Es la sombra de Greta, la vigila a cada instante, sospecha de todos los que le llaman la atención, se persigue a si misma, adolece de pudor y es resbaladiza como una serpiente que se anuda a un árbol desnudo. Pero sobre todo tenía una imagen de “poli” de guardería que te hacía creer lo que nunca creería nadie que sucedería cuando realmente no sucederá ni a sucedido jamás. Margaret mandó misivas para que me relevaran en mi cargo de guardián cronista de las noches pasionales de la ciudad en el sub mundo particular de Epopeya, pero no lo consiguió porque mientras ordenaba parecía que cantaba nanas de despropósitos. Nadie le tributaba su confianza y de ahí su propia inseguridad. Aunque dónde realmente se podía comprender y observar su maquinación era en su segunda piel, esa que arrastraba mares y montañas, esa que desalojaba a pobres y ricos de su sillón en el teatro de la vida, esa que la hacía repugnante y nada apasionada. Margaret se bebía a media noche la sangre de todos los que durante el día la habían desubicado de sus principios extravagantes. Su contundente nariz, su pelo negro como el de los cuervos viejos, su físico absolutamente conmovedor, la convertían en una pieza indispensable del engranaje cuasi anecdótico de Greta Brown.
Una de sus últimas intervenciones y por la cual, protagonizó una portada en el periódico, fue a raíz de una donación a un colegio de niños y niñas huérfanos. En el acto de presentación al que acudió un becario llamado Stephen Morris, dejó claro que la donación que estaban haciendo procedía de un fondo social destinado a los más desfavorecidos. A las pocas horas de aquello, conocíamos que tras ese rostro engañoso y agradecido surgía un escándalo que sería triste y desolador llamarlo monumental. El dinero fue entregado a las doce de la mañana y retirado ese mismo día a las cinco de la tarde. Amenazó a las monjas que cuidaban el orfanato y les sugirió con su voz de nana infantil que no se les ocurriera denunciar porque sino tendrían que emigrar al tercer mundo para poder subsistir. Así se las gastaba la consumidora de sangre ajena. Una noche no muy lejana, la vi pasear rodeada de sus guardaespaldas por uno de los parques de Metropolitan. Me miró y me mostró sus dientes de vampiresa reprimida. La miré y mantuve el tipo hasta que mis glándulas salivales decidieron actuar. Me señaló con el dedo y lo esquivé encendiéndome un cigarrillo a dos metros de su realeza demonizada.

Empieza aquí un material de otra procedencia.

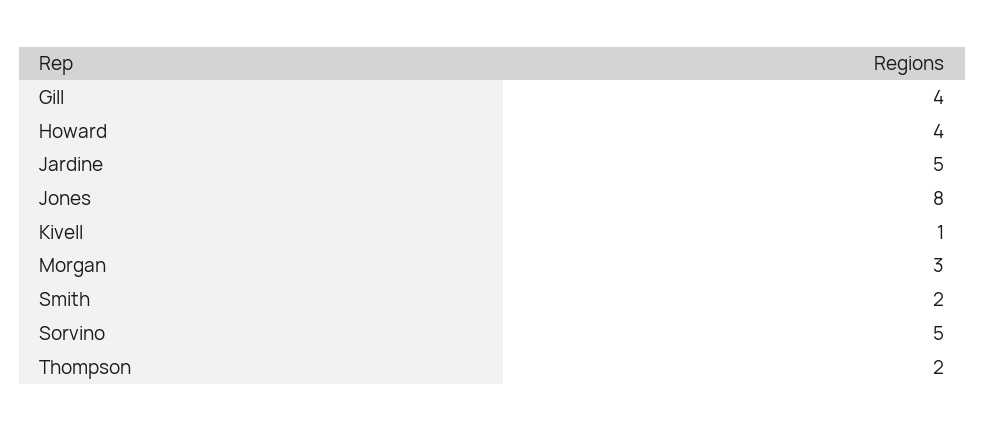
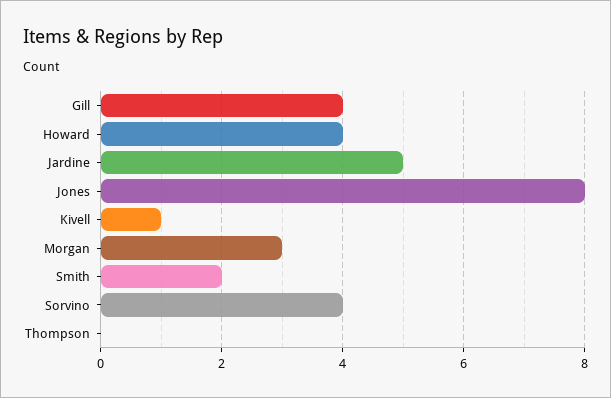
  {
    "Gill": 4,
    "Howard": 4,
    "Jardine": 5,
    "Jones": 8,
    "Kivell": 1,
    "Morgan": 3,
    "Smith": 2,
-   "Sorvino": 5,
+   "Sorvino": 4,
-   "Thompson": 2
+   "Thompson": 0
  }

Aquel esperpento de mujer era como un huracán desvalido y sin fuerza para mantenerse. Sus padres, contaban sin ser incierto, se habían mudado de casa una veintena de veces para que no los encontrara. Margaret Spencer prometió encontrarse conmigo a solas para convertirme en una de sus presas. Su cita la decliné de inmediato para evitar cargar las plumas con tinta de plata. Vivía a costa de los inocentes contribuyentes y deshojaba margaritas para engañarnos a todos y a ella misma. Todos la llamaban Srta. Spencer, a mi me gustaba llamarla, La Malvada Margaret Spencer.